7. Anti-Patterns & Immediate Fixes

Anti-Pattern Symptom Fix
Concrete class in core Import from infra → coupling Depend only on protocol
God protocol One interface with 40 methods One capability → one protocol
Optional[T] for absence Cache miss indistinguishable Use proper Option[T]
Logger in core Impure logging in pure code Log via Writer; drain in shell

8. Pre-Core Quiz

  1. Capability protocols are…? → Typed interfaces for exactly one responsibility
  2. Core depends on…? → Only the protocol, never the concrete adapter
  3. Cache miss is modeled as…? → Option[Chunk] (never Chunk | None)
  4. Logging in core uses…? → Writer[_, LogEntry] – never Logger
  5. Real power comes from…? → Static checking + runtime swappability

9. Post-Core Exercise

  1. Define a MetricsProtocol and implement both no-op and Prometheus versions.
  2. Refactor one pipeline stage to use MonotonicTestClock in tests and prove timing logic via collected now() calls.
  3. Write a property test that proves CollectingLogger receives exactly the expected entries.
  4. Add a AppCapabilities dataclass bundling all your protocols and refactor one shell to inject a single object.

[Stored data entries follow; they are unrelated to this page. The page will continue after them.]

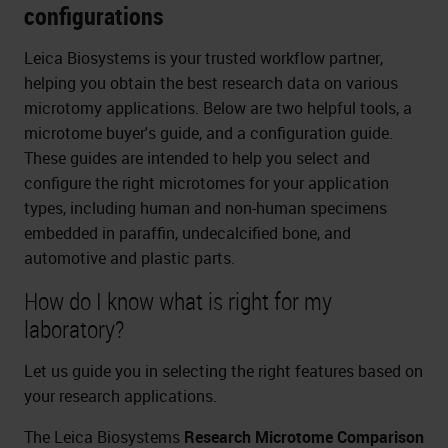
configurations
Leica Biosystems is your trusted workflow partner,
helping you obtain the best research data on various
microtomy applications. Below are two helpful tools, a
microtome buyer's guide, and a configuration guide.
These guides are intended to help you select and
configure the right microtomes for your application
types, including human and non-human specimens
embedded in paraffin, undecalcified bone, and
automotive and plastic parts.
How do I know what is right for my
laboratory?
Let us guide you in selecting the right features based on
your research applications.
The Leica Biosystems
Research Microtome Comparison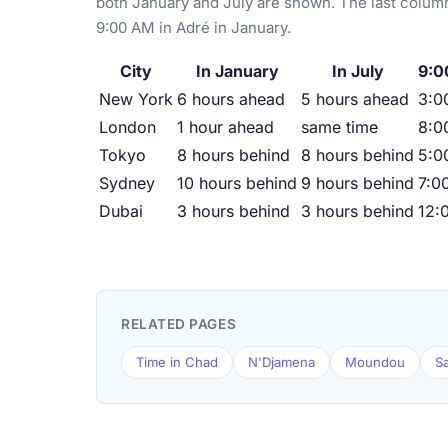
both January and July are shown. The last column
9:00 AM in Adré in January.
City
In January
In July
9:0
New York
6 hours ahead
5 hours ahead
3:0
London
1 hour ahead
same time
8:0
Tokyo
8 hours behind
8 hours behind
5:0
Sydney
10 hours behind
9 hours behind
7:0
Dubai
3 hours behind
3 hours behind
12:
RELATED PAGES
Time in Chad
N'Djamena
Moundou
S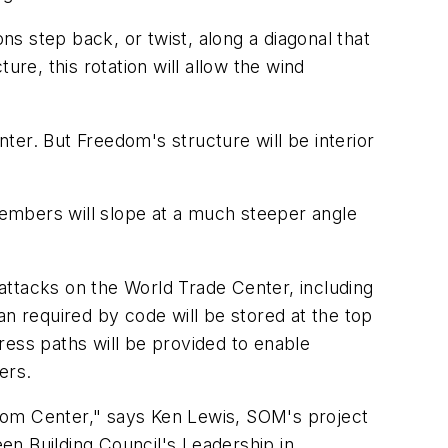
ns step back, or twist, along a diagonal that
ture, this rotation will allow the wind
er. But Freedom's structure will be interior
.
mbers will slope at a much steeper angle
attacks on the World Trade Center, including
an required by code will be stored at the top
gress paths will be provided to enable
ers.
dom Center," says Ken Lewis, SOM's project
een Building Council's Leadership in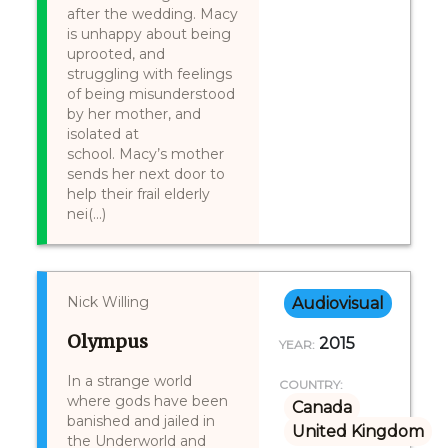
after the wedding. Macy
is unhappy about being
uprooted, and
struggling with feelings
of being misunderstood
by her mother, and
isolated at
school. Macy’s mother
sends her next door to
help their frail elderly
nei(...)
Nick Willing
Audiovisual
Olympus
2015
YEAR:
In a strange world
COUNTRY:
where gods have been
Canada
banished and jailed in
United Kingdom
the Underworld and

Next → M07C04: Resource Safety – Guaranteeing Cleanup on Partial Consumption

You now have statically checked, composable capability protocols for every common effect. Your core is pure, your shell injects real implementations, and mypy + Hypothesis guarantee you never accidentally reach into concrete infrastructure or conflate absence with null. This is the foundation every production FuncPipe system is built on.